There won’t be room for me, is what she’s saying.

These last few days, I find myself thinking about how easy it was to slip through the cracks. To arrive fully into adulthood, to be in a big city, to have parents and a new sister-in-law, to have spent my twenties weaving through bars in four-inch heels as nameless men reached out to lightly touch my bare arms as if to say, “A moment of your time, please?” and, despite all of that, despite all the parties and all of the classes and all of the workouts and the laughter and the ridiculousness and the therapy and the casual conversations with anyone who would talk to me…how I somehow landed in a life that is marked more by what isn’t than what is.

***LONG RANTY UPDATE:
there was a long ranty update here, but it’s embarrassing, so I deleted it!


Last updated October 20, 2020


Silver Dolphin October 19, 2020

Show them your damn diary. I mean, I know you never would in a million years, obviously, but no one who reads you could ever possibly think the phrase "intellectually worthless", we've seen your mind at work.

That whole paragraph about slipping through the cracks and arriving fully into adulthood? (And kinda losing six years of your life?) ... I feel that.

eleven:eleven October 19, 2020

Um.

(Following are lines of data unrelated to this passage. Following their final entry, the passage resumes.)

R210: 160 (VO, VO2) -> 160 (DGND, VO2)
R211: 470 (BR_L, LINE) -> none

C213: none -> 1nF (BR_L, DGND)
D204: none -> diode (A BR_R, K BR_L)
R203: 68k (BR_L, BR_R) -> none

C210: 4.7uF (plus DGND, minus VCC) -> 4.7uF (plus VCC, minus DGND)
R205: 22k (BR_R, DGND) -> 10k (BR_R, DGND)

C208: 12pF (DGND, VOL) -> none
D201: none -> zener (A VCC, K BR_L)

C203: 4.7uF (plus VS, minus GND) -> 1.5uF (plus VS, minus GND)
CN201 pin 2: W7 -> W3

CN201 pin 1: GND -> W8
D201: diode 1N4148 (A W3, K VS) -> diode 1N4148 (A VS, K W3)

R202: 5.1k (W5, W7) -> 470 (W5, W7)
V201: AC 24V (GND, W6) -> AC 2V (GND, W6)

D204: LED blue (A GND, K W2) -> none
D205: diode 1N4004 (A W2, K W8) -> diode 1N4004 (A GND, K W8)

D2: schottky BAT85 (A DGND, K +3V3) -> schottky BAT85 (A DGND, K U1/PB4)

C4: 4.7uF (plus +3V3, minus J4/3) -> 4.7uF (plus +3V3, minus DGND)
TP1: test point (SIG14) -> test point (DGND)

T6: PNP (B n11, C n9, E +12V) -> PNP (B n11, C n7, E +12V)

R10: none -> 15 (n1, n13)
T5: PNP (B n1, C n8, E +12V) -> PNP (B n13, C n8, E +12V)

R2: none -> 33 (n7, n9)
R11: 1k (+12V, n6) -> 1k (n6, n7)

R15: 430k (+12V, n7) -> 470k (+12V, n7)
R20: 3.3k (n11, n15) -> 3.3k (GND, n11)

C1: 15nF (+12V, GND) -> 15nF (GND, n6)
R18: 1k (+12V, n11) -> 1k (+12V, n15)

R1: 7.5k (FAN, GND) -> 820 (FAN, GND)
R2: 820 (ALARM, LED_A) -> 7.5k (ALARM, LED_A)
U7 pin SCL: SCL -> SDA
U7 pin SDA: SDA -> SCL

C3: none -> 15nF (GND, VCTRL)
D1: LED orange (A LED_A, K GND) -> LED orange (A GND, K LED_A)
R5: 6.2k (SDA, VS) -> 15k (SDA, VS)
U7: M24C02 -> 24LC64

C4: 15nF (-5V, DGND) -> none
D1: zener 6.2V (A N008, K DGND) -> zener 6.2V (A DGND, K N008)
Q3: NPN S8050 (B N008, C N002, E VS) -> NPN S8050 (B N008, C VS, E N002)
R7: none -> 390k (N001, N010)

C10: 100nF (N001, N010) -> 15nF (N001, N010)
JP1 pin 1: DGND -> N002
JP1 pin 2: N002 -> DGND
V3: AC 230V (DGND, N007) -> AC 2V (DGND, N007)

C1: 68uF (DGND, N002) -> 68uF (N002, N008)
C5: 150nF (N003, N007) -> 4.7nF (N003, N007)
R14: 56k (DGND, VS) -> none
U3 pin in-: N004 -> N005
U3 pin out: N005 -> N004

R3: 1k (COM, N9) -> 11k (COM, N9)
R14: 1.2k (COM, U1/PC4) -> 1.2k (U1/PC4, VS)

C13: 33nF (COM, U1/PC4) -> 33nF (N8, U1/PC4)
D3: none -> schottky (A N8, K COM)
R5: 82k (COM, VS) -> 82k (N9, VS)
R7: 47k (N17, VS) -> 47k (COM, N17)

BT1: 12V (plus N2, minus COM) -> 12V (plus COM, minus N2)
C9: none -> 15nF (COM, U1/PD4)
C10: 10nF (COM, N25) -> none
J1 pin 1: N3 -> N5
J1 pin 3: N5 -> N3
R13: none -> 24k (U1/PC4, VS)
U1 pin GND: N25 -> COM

Your family kind of sucks :/

I think if this was the beforetimes I could see how having an extended house guest who is able to work but is "choosing" not to would eventually wear them down (though, I don't REALLY get it, because in my culture it's super super super normal for multiple generations to live under the same roof). But this is very much not the beforetimes and so many families are in this exact situation and it's bizarre that they are making you feel like some kind of failure.

Also... your brother has been living with his in laws for the last 7 months so I don't get how/why he's on his high horse??? BIZARRE.

I hope when they're older they don't expect you to care for them.

eleven:eleven October 19, 2020

Also your website looks awesome and I can't wait until you're ready to sell!

rhizome October 20, 2020

you had your shit 100% together, but a pandemic throws everything up in the air. so many of my friends and family members are struggling right now — it’s obviously not a christy-specific problem. i think you’re dope as hell for knowing and pursuing the work that you love, fighting covid-misinformation on the internet, and for taking time to grieve your losses.

bro, i wish i could see you rn! my life is just such a disaster in the middle of this job hunt, and my stress levels are through the roof. i still like you very much though, ok? REAL TALK, i want to tell you about the dream i just had about a lesbian foursome with the weirdest combo of people EVER

oh, and trust, just because someone’s in a new relationship, it doesn’t mean they aren’t grieving you too. i cannot tell you the number of tearful conversations i’ve had with new partners about ex partners. <3

Alice, Falling rhizome ⋅ October 20, 2020

AWW, this is just what I needed <3 You're the best and the next time I'm in town, I'm gonna harass you to hang out with me. And I want to hear about the lesbian foursome regardless, but especially if Britney is involved.

xoxoxoxo

rhizome Alice, Falling ⋅ October 20, 2020

ok ok ok, here was the lineup:

-me
-i was banging the hot girl from booksmart (the one who got barfed on), next to
-my heroin bestie jess, who used to irl makeout with our other bestie brittany (not the famous one), who was with
-this hot asexual lesbian i went on one date with before accidentally sexually harassing her about my bra

brain, wut r u doing

Alice, Falling rhizome ⋅ October 22, 2020

OK THAT'S FUN!

Thrice October 22, 2020

pain.ful. holdiays are the worst when it comes to family - for some of us. Me too. UGH.